**PROBLEM TO SOLVE**
Set down the line containing "nose: (552, 381)" and each line after it through the last line of the records, exactly, leaving pictures out.

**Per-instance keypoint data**
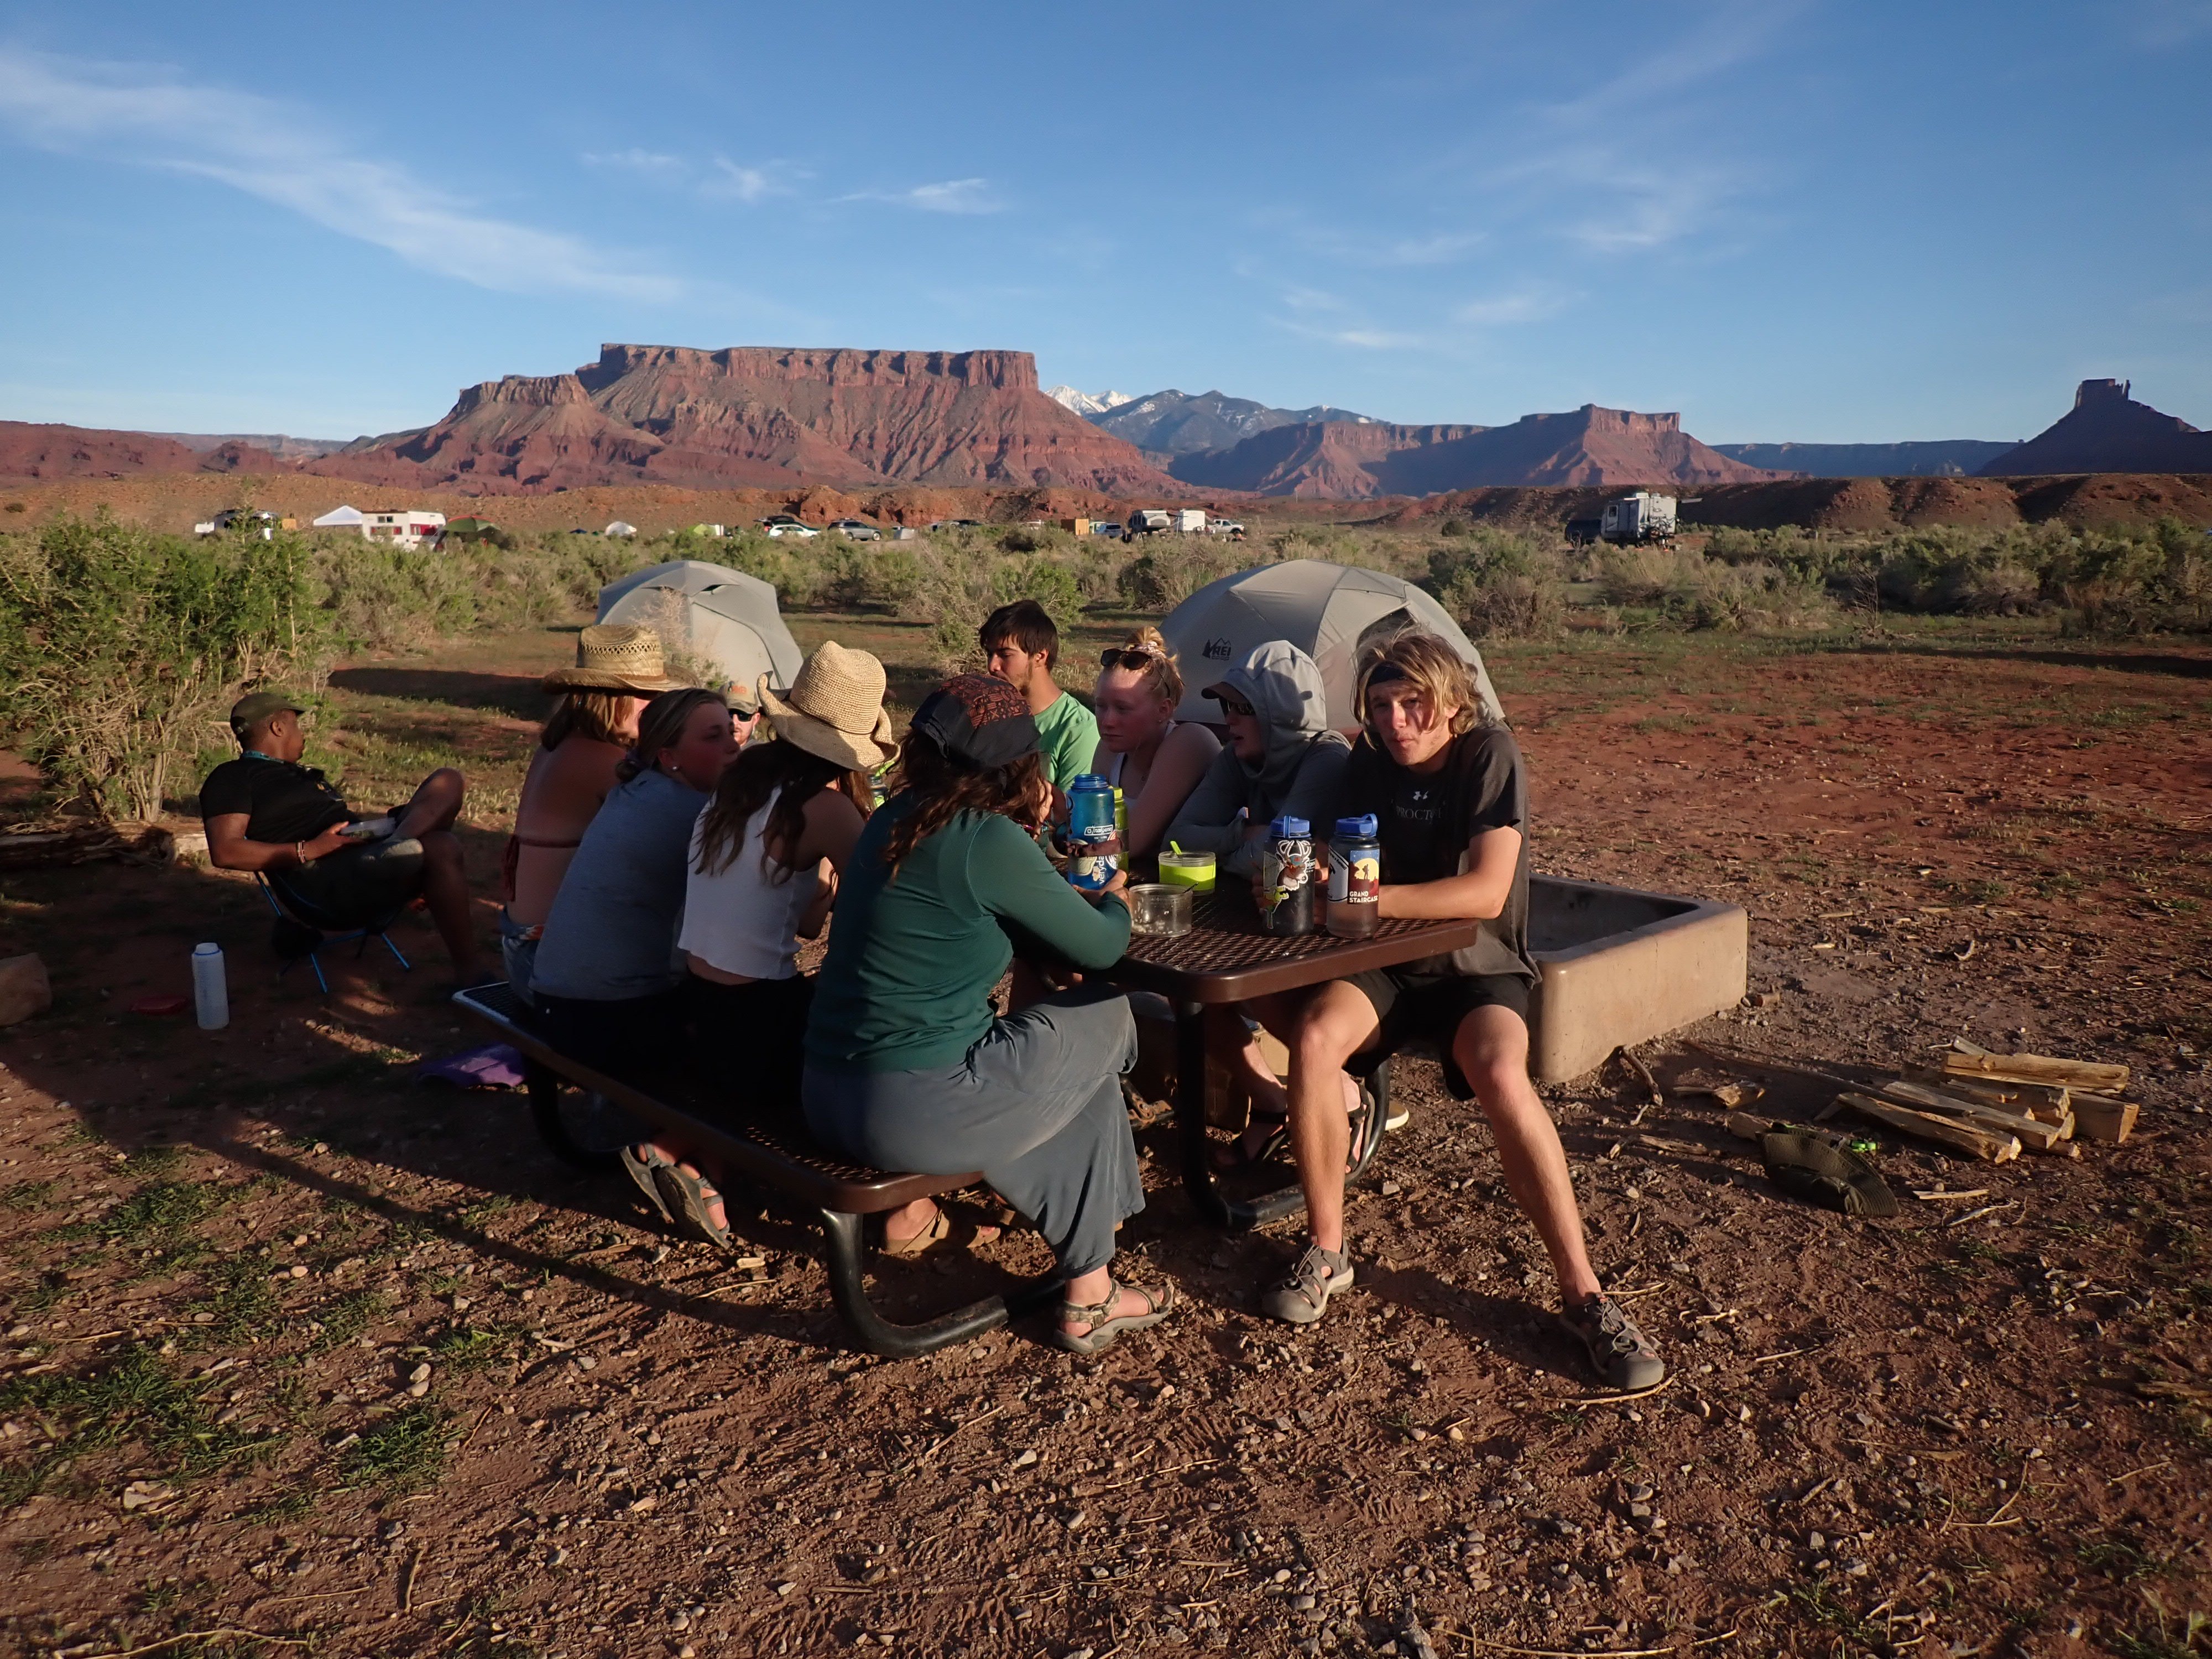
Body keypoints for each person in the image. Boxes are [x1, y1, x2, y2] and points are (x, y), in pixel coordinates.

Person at [1262, 630, 1665, 1389]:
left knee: (1500, 1070)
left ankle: (1584, 1294)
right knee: (1314, 1037)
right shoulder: (1368, 762)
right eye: (1382, 705)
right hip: (1383, 966)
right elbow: (1344, 855)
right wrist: (1319, 867)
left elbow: (1484, 893)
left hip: (1475, 969)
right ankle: (1326, 1249)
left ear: (1451, 702)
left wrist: (1362, 898)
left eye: (1414, 703)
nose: (1398, 721)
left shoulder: (1490, 755)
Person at [802, 674, 1172, 1354]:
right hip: (914, 1111)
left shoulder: (895, 814)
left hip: (827, 1090)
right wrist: (1114, 892)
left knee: (1069, 1052)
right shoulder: (984, 838)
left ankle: (1095, 1260)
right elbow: (1101, 945)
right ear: (1016, 763)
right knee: (1107, 1016)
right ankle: (1091, 1292)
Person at [648, 643, 894, 1245]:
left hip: (699, 999)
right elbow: (891, 908)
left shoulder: (744, 780)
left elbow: (796, 919)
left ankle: (689, 1153)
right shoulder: (825, 807)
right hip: (757, 1019)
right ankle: (699, 1158)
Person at [1161, 640, 1354, 1147]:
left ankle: (1345, 1093)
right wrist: (1242, 836)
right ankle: (1271, 1102)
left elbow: (1281, 860)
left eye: (1244, 708)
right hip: (1251, 915)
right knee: (1189, 986)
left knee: (1230, 983)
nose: (1230, 719)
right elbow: (1177, 840)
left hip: (1322, 927)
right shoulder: (1236, 759)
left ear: (1281, 712)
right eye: (1226, 707)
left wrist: (1245, 843)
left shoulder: (1326, 756)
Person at [528, 687, 740, 1112]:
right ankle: (695, 1149)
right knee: (760, 1016)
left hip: (557, 1003)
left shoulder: (639, 789)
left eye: (732, 733)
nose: (734, 746)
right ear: (669, 757)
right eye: (713, 737)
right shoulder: (696, 815)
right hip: (608, 1018)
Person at [200, 690, 482, 981]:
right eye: (298, 725)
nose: (302, 733)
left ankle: (398, 848)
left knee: (448, 781)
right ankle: (404, 858)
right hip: (325, 883)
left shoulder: (301, 775)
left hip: (363, 853)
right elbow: (225, 851)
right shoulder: (233, 776)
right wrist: (310, 849)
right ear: (279, 728)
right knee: (441, 846)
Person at [501, 625, 682, 999]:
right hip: (551, 962)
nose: (655, 706)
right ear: (609, 697)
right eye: (644, 694)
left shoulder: (562, 746)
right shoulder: (604, 761)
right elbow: (675, 816)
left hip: (531, 948)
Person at [1086, 624, 1219, 860]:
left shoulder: (1190, 742)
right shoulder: (1110, 750)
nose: (1107, 721)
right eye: (1101, 706)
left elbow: (1130, 843)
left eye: (1123, 709)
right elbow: (1090, 830)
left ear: (1164, 710)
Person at [980, 598, 1097, 794]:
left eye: (1005, 655)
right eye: (990, 654)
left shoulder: (1078, 729)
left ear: (1040, 657)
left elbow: (1071, 815)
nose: (993, 666)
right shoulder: (989, 715)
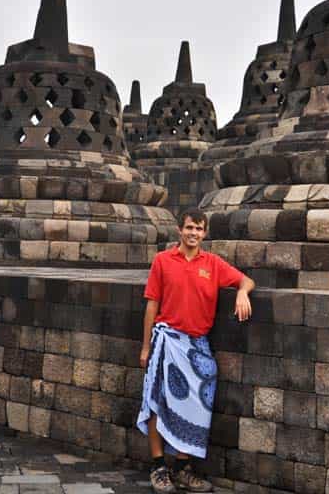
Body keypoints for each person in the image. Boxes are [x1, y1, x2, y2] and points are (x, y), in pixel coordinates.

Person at [137, 208, 255, 493]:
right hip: (167, 340)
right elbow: (151, 305)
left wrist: (241, 292)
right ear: (180, 230)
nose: (193, 233)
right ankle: (158, 467)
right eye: (189, 228)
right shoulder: (163, 261)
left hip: (198, 345)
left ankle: (181, 468)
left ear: (205, 233)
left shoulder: (212, 264)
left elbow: (246, 280)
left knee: (195, 405)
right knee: (157, 401)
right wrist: (145, 347)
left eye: (199, 229)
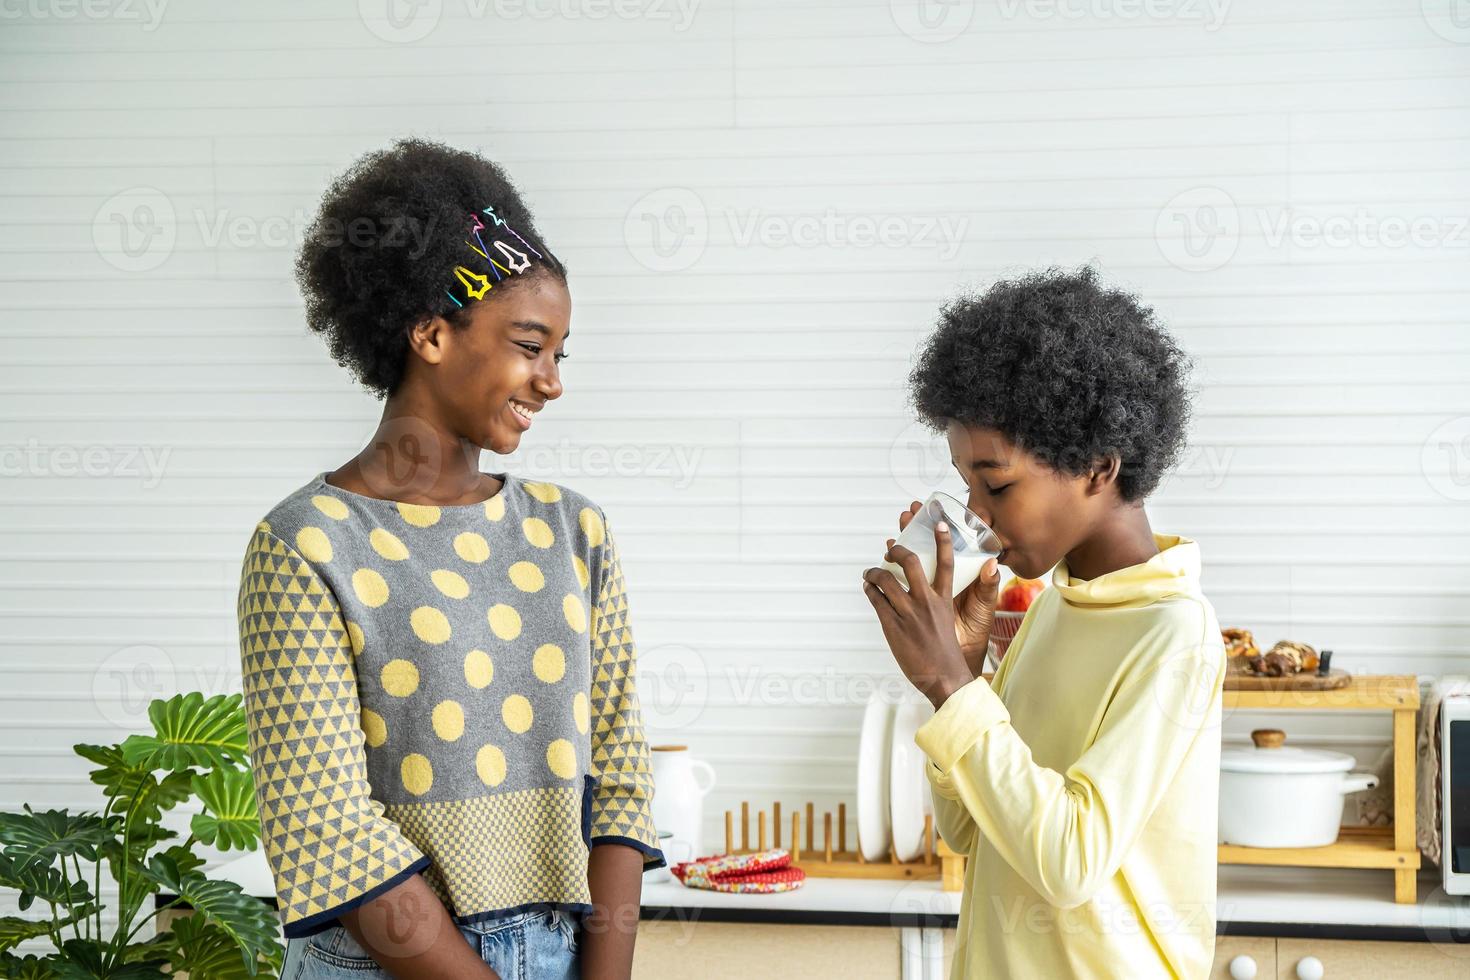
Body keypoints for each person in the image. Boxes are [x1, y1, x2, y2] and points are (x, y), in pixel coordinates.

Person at [235, 137, 663, 980]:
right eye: (530, 345)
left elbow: (619, 777)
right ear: (431, 334)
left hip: (563, 951)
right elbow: (328, 829)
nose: (552, 381)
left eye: (559, 354)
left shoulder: (575, 532)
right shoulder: (304, 545)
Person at [862, 266, 1225, 978]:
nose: (977, 515)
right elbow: (970, 829)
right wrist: (959, 679)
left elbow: (1070, 861)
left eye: (995, 485)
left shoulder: (1173, 635)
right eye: (967, 487)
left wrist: (956, 692)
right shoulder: (1052, 609)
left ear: (1097, 467)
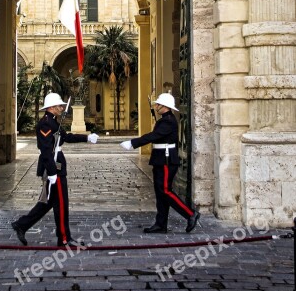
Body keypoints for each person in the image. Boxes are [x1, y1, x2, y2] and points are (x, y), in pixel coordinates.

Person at [11, 92, 99, 247]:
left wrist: (87, 137)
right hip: (54, 167)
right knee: (61, 204)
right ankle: (64, 239)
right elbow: (46, 150)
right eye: (59, 105)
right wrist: (51, 172)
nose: (61, 107)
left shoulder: (53, 122)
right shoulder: (45, 124)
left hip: (57, 165)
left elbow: (66, 137)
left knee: (49, 203)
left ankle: (22, 225)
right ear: (51, 107)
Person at [120, 92, 200, 233]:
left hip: (166, 160)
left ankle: (190, 214)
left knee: (165, 191)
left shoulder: (168, 121)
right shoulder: (164, 119)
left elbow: (154, 136)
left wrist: (133, 143)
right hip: (160, 159)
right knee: (160, 192)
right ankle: (161, 224)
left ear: (165, 106)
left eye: (158, 104)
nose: (156, 106)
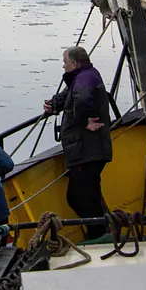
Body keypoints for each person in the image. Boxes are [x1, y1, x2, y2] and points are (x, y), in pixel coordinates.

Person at [44, 46, 112, 240]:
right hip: (84, 151)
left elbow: (81, 100)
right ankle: (98, 232)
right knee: (84, 195)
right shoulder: (83, 77)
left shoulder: (84, 79)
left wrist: (84, 121)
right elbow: (70, 96)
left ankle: (97, 235)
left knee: (80, 197)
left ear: (74, 63)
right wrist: (54, 105)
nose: (63, 65)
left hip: (86, 151)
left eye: (64, 61)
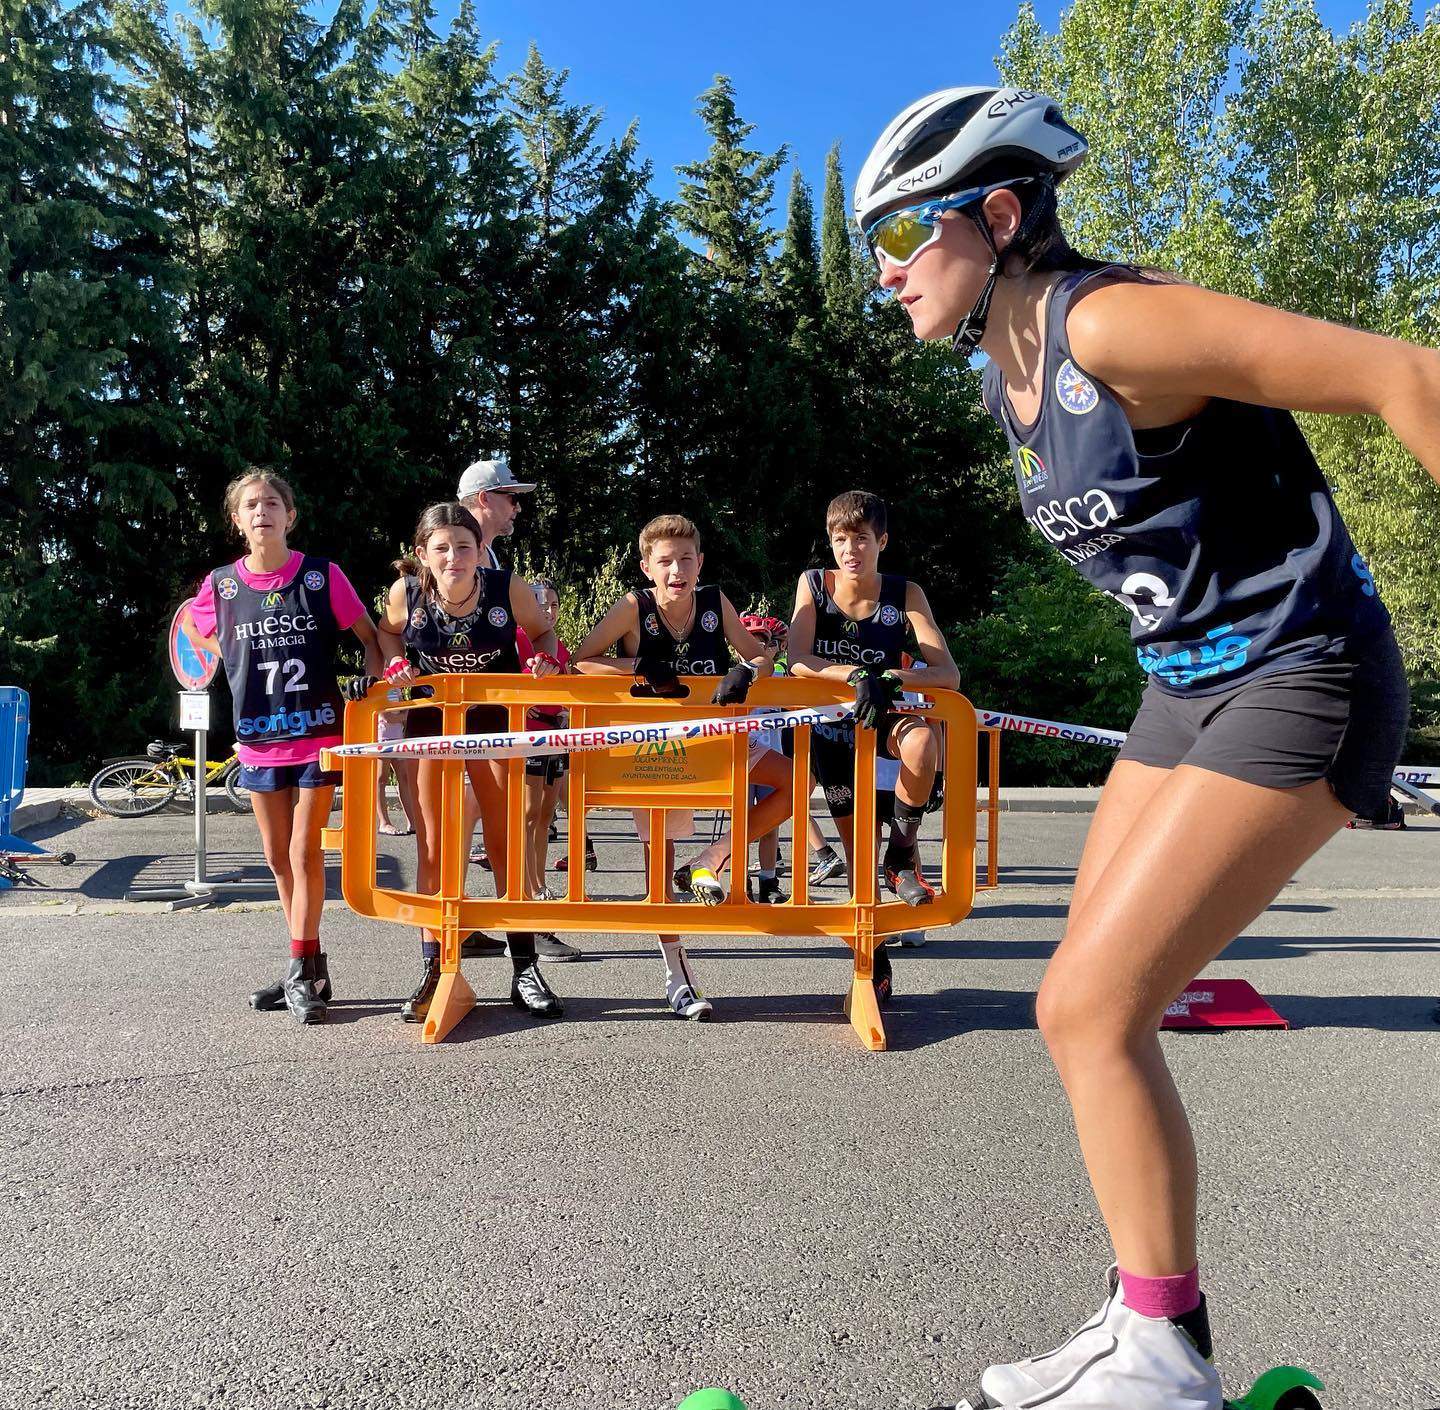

**EXERCISE ANSWER**
nose: (552, 381)
left eye: (559, 354)
left shoulder: (575, 532)
right shoulder: (304, 545)
Person at [862, 266, 1225, 978]:
nose: (977, 515)
right elbow: (970, 829)
right wrist: (959, 679)
left elbow: (1070, 861)
left eye: (995, 485)
left shoulder: (1173, 635)
right eye: (967, 487)
left wrist: (956, 692)
right shoulder: (1052, 609)
left ear: (1097, 467)
Body keypoints for each person in the image. Boxes are [x1, y1, x2, y2] and points are (x, y), in pixel coordinates.

Person at [11, 92, 99, 247]:
left wrist: (87, 137)
right hip: (54, 167)
right knee: (61, 204)
right ankle: (64, 239)
right elbow: (46, 150)
right eye: (59, 105)
right wrist: (51, 172)
nose: (61, 107)
left shoulder: (53, 122)
right shoulder: (45, 124)
left hip: (57, 165)
left elbow: (66, 137)
left knee: (49, 203)
left ankle: (22, 225)
right ear: (51, 107)
Person at [120, 92, 200, 233]:
left hip: (166, 160)
left ankle: (190, 214)
left knee: (165, 191)
left shoulder: (168, 121)
right shoulder: (164, 119)
left elbow: (154, 136)
left wrist: (133, 143)
right hip: (160, 159)
right knee: (160, 192)
right ankle: (161, 224)
left ear: (165, 106)
left eye: (158, 104)
nose: (156, 106)
Body keypoints for each person in the image. Boxes are [x1, y1, x2, y2] and points are (x, y), in pixel coordinates.

Person at [44, 46, 112, 240]:
right hip: (84, 151)
left elbow: (81, 100)
right ankle: (98, 232)
right knee: (84, 195)
right shoulder: (83, 77)
left shoulder: (84, 79)
left wrist: (84, 121)
right elbow: (70, 96)
left ankle: (97, 235)
left knee: (80, 197)
left ear: (74, 63)
right wrist: (54, 105)
nose: (63, 65)
left hip: (86, 151)
left eye: (64, 61)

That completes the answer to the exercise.